Activity - Write out again only the lines that run from the start of the entries to the line containing "eja mais locais", both included.

Collected data
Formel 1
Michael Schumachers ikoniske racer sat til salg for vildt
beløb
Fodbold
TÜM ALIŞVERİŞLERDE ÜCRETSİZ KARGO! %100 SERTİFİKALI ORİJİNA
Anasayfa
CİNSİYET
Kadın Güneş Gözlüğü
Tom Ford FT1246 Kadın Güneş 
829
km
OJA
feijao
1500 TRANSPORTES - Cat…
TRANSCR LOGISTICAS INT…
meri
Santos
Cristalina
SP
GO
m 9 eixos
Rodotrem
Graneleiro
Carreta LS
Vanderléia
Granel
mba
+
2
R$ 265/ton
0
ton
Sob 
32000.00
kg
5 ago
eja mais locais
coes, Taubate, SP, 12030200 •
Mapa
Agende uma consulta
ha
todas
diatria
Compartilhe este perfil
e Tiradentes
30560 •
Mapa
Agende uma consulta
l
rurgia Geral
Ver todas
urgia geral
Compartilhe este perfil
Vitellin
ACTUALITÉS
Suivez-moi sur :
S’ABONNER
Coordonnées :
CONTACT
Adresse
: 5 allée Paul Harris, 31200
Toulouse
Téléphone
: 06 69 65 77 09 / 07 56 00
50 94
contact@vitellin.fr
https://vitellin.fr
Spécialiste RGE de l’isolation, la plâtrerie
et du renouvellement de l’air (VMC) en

Completed exercise -
Formel 1
Michael Schumachers ikoniske racer sat til salg for vildt
beløb
Fodbold
TÜM ALIŞVERİŞLERDE ÜCRETSİZ KARGO! %100 SERTİFİKALI ORİJİNA
Anasayfa
CİNSİYET
Kadın Güneş Gözlüğü
Tom Ford FT1246 Kadın Güneş 
829
km
OJA
feijao
1500 TRANSPORTES - Cat…
TRANSCR LOGISTICAS INT…
meri
Santos
Cristalina
SP
GO
m 9 eixos
Rodotrem
Graneleiro
Carreta LS
Vanderléia
Granel
mba
+
2
R$ 265/ton
0
ton
Sob 
32000.00
kg
5 ago
eja mais locais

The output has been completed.